Wow. Thanks for the follow-up. A Seastrong Diver 300 Auto is on my short-list to buy, and now this leaves me wondering what to do. I've been happy with the quality of the GMT 4 that I've had for the last few weeks.


----------



## Mechanicalworld

MV-22 said:


> Wow. Thanks for the follow-up. A Seastrong Diver 300 Auto is on my short-list to buy, and now this leaves me wondering what to do. I've been happy with the quality of the GMT 4 that I've had for the last few weeks.

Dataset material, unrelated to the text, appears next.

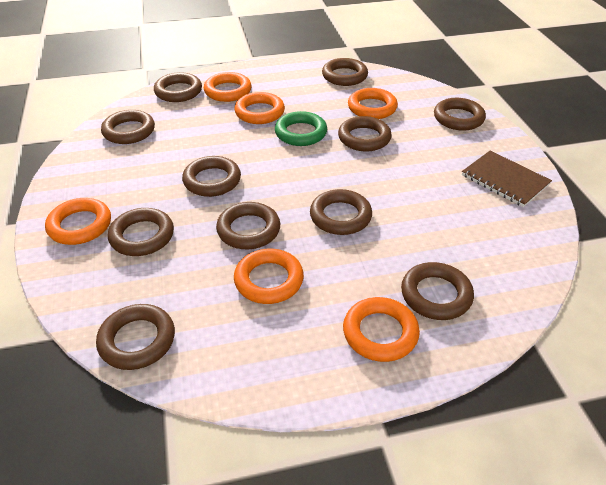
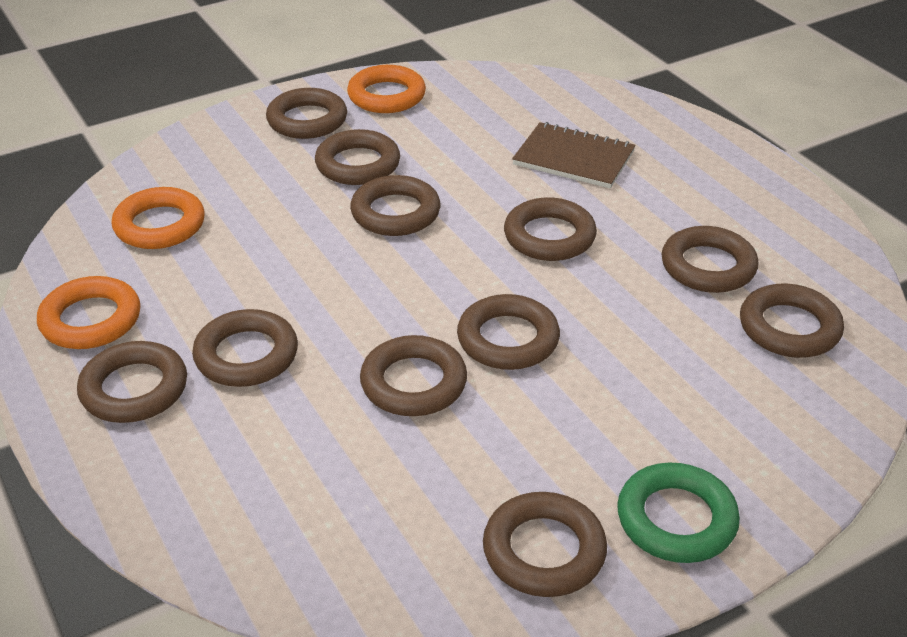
orange ring: 6 -> 3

I wouldn't worry about it. He posted a picture on here that leaves considerable doubt to the story. I don't like it when people try to bash a company when they may have been at fault. I tried to nicely suggest maybe he dinged the watch and he didn't reply. NOW if I am wrong and there wasn't any damage done to the watch and the bezel just fell off then I am sorry for doubting the OP, but here is what appears to be a pretty good gash in the bezel. A whack hard enough to dent the bezel like the picture shows would stand a good chance of popping the bezel insert off. Like I said, if I'm wrong and it's a bad photo then I'm sorry, maybe a second photo could be uploaded.


----------



## drewhenson

They're great watches. May have just gotten a bad one. That has happened to me with Ball. And by the way Ball has terrible customer service.


----------